This post (and all photos) are courtesy of Ogden, Utah-based copywriter, outdoor enthusiast and all-around swell guy Rob Tidwell.
Canyonlands National Park is a desert wonderland, and one that should be on any hiking enthusiast’s bucket list. One of two national parks located near Moab, Utah (Arches NP being the other), Canyonlands is a perfect choice for endless backcountry adventures of the “holy-cow-what-planet-am-I-on?” variety.
The park has 3 different sections: Island in the Sky, Needles, and The Maze. Each is unique and beautiful in its own right, but it’s the Needles District that is our favorite…and the subject of today’s highlight.
This area gets it name from the sandstone rock formations that define the landscape; poking up from the earth and into the sky, these “multi-colored” needles feel otherworldly, and gives hikers the sense that they have wandered onto a whole other planet. That’s just one reason the Needles District is one of Utah’s most premiere backpacking areas.
Chesler Park Loop: Premiere Canyonlands Backpacking
First things first. If you want to camp in Chesler Park, you’re going to need a permit. There are only 5 backcountry campsites and the competition to land one is fierce. You can reserve backcountry permits 4 months out, so plan ahead to secure yours early .
Second, remember that this is a desert area with no reliable water source.

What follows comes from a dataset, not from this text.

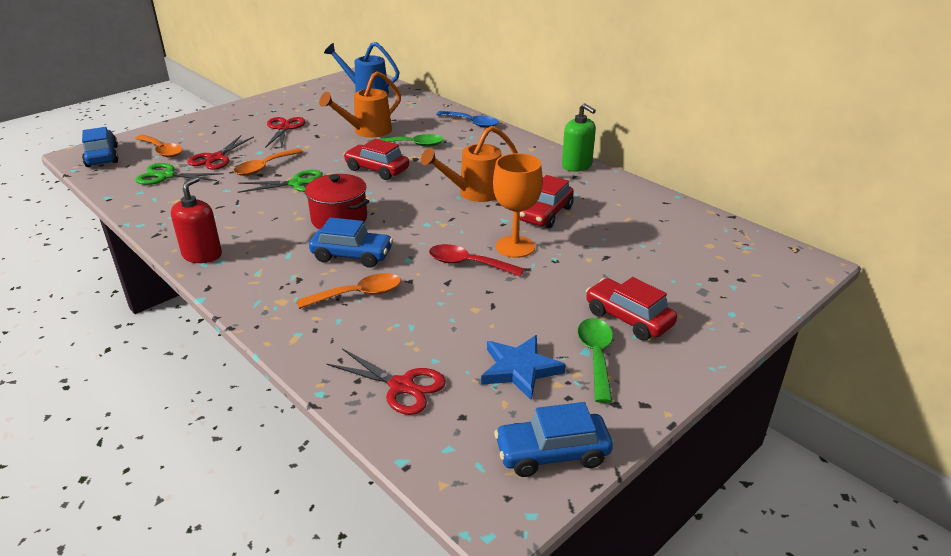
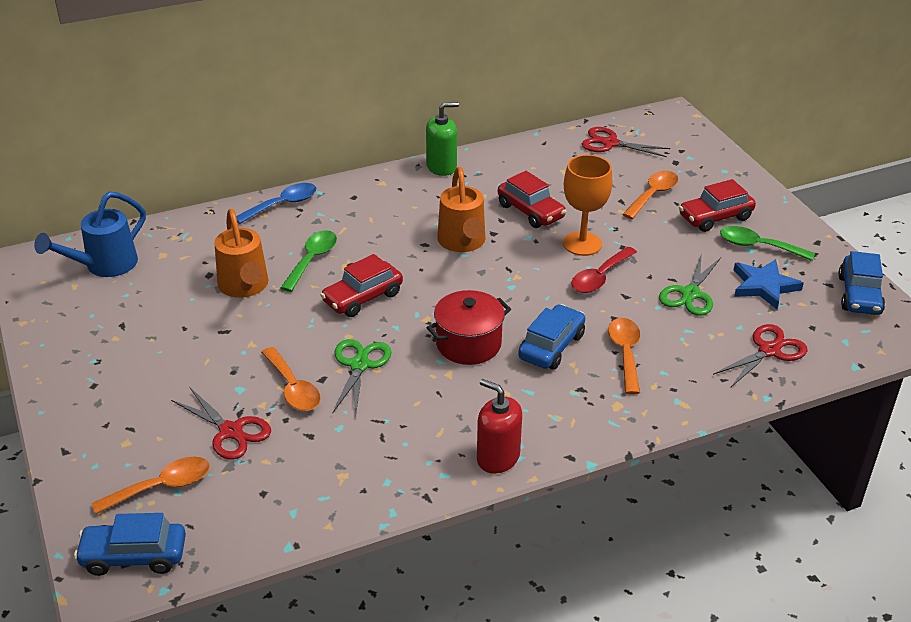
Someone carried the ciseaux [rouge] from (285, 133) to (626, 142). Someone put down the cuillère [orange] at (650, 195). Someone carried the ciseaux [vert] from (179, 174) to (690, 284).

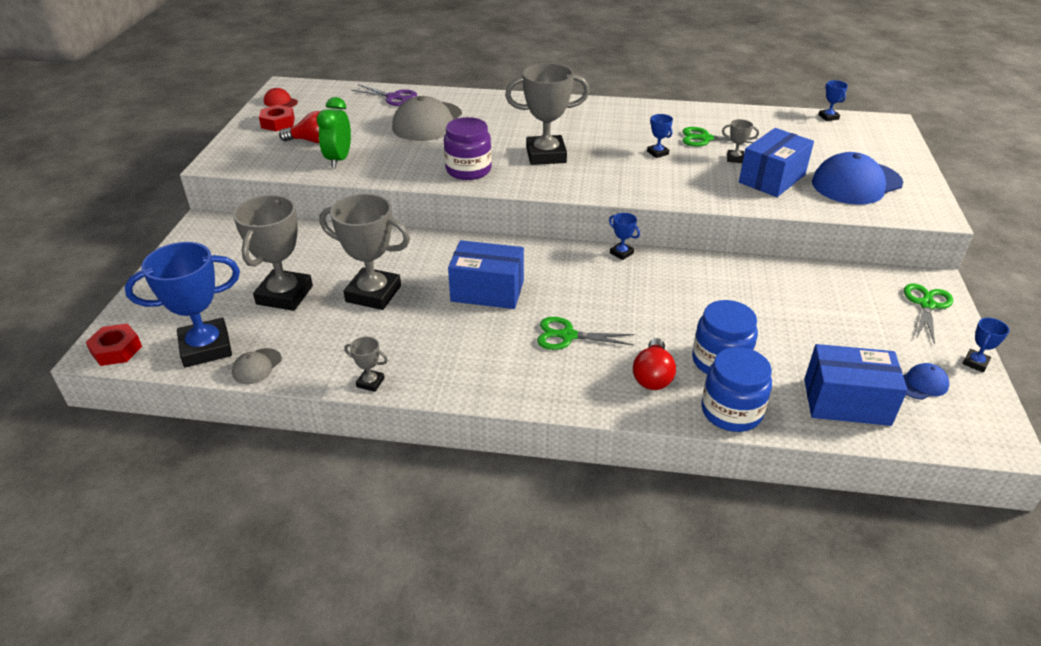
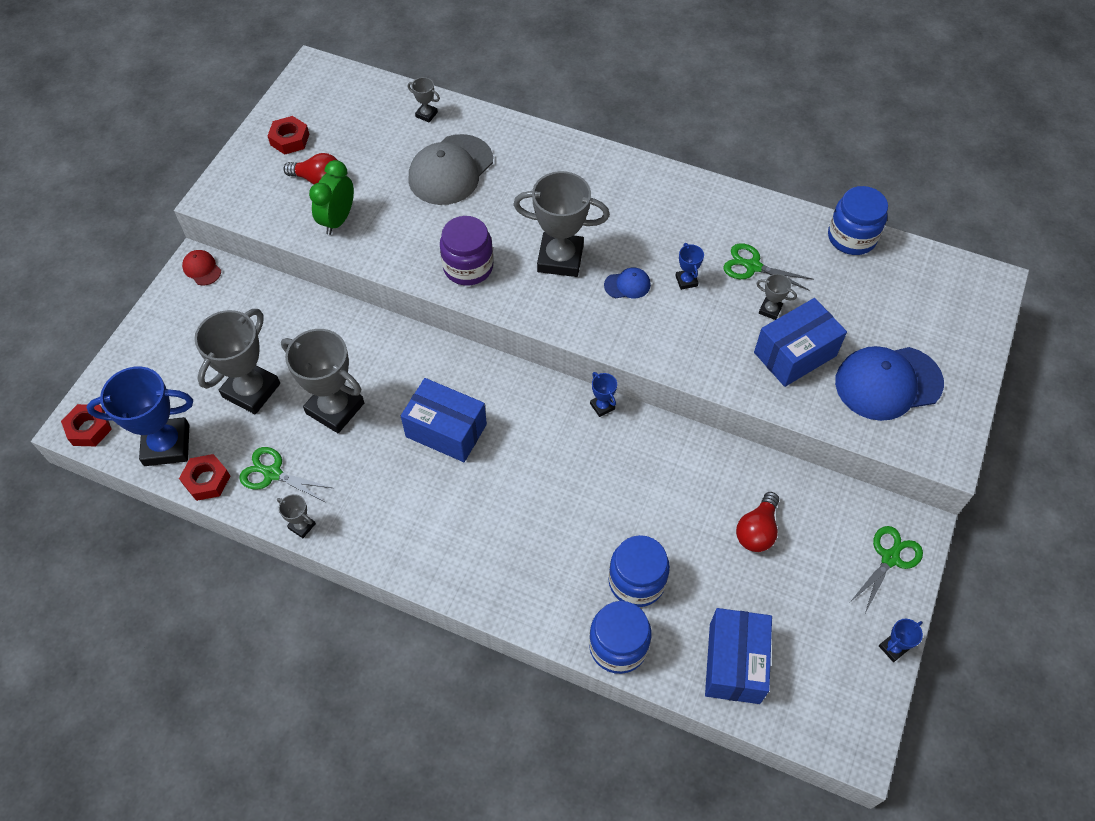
Someone swapped the casquette [gris] at (257, 366) for the écrou [rouge] at (204, 477). Someone carried the casquette [rouge] from (281, 97) to (201, 267). Someone carried the ciseaux [vert] from (585, 333) to (285, 474). Someone swapped the ciseaux [violet] at (384, 95) for the trophée [gris] at (424, 100). Someone carried the casquette [bleu] from (926, 381) to (627, 283). Someone rotated the boîte [bleu] at (856, 385) by 75 degrees clockwise. Someone carried the ampoule [rouge] from (654, 364) to (757, 522). Someone put down the bocal [bleu] at (858, 220). Someone took away the trophée [bleu] at (833, 100).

You must carry in all your water. Make sure you bring enough for hydrating and cooking. Because of the heat and lack of good water, I don’t recommend doing this trip in the summer. Spring and Fall are best, as night can get brutally cold during the winter. It will often drop below freezing even in the shoulder seasons.
Day 1: Exploring
The hike described here isn’t the only route you have for exploring this part of Canyonlands, but we think it’s the best way to get the most out of the surreal surroundings.
Starting at the Elephant Hill trailhead, it’s only 3.5 to 4 miles to the campsite inside Chesler Park, depending on which one you reserved (Pro tip: we love #5). Drop your packs here, but don’t dally around and kick to kick up your boots: there’s still plenty of exploring to do!
Head towards the Joint Trail to wander through some tight spaces and towering walls sure to thrill even the most seasoned hiker.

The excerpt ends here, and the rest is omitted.